Saved entries:
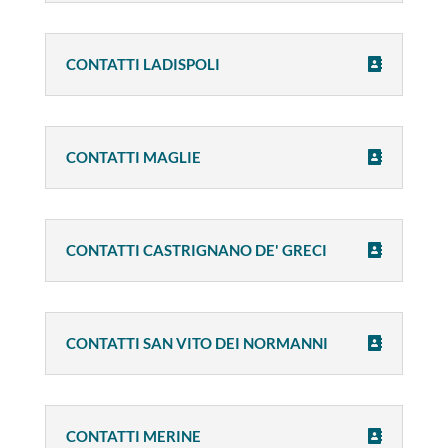
CONTATTI LADISPOLI
CONTATTI MAGLIE
CONTATTI CASTRIGNANO DE' GRECI
CONTATTI SAN VITO DEI NORMANNI
CONTATTI MERINE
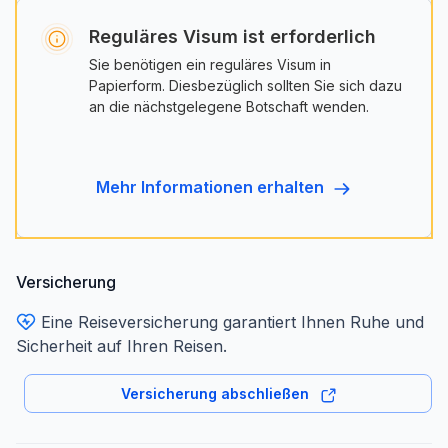
Reguläres Visum ist erforderlich
Sie benötigen ein reguläres Visum in
Papierform. Diesbezüglich sollten Sie sich dazu
an die nächstgelegene Botschaft wenden.
mehr Informationen erhalten
Versicherung
Eine Reiseversicherung garantiert Ihnen Ruhe und
Sicherheit auf Ihren Reisen.
Versicherung abschließen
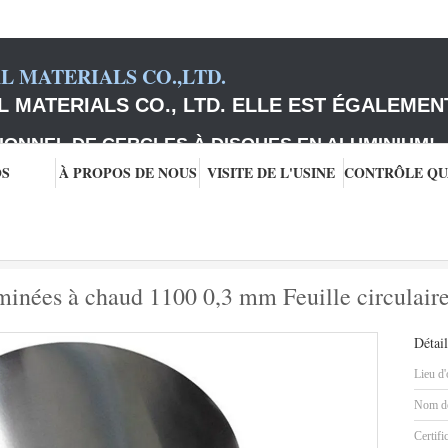
 MATERIALS CO.,LTD.
 MATERIALS CO., LTD. ELLE EST ÉGALEMEN
IONNEL DE CERCLES À DISQUES EN ALUMINIUM
!
OS
À PROPOS DE NOUS
VISITE DE L'USINE
Pièces de cuisine coulées laminées à chaud 1100 0,3 mm Feuille circulaire 
aminées à chaud 1100 0,3 mm Feuille circulai
Détail
Lieu d'
Nom de
Certifi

INSTRUCTIONS TO FOLLOW:
Pull out every line of the entries that includes the word "Visum".

SOLUTION FOR THIS PROBLEM:
Reguläres Visum ist erforderlich
Sie benötigen ein reguläres Visum in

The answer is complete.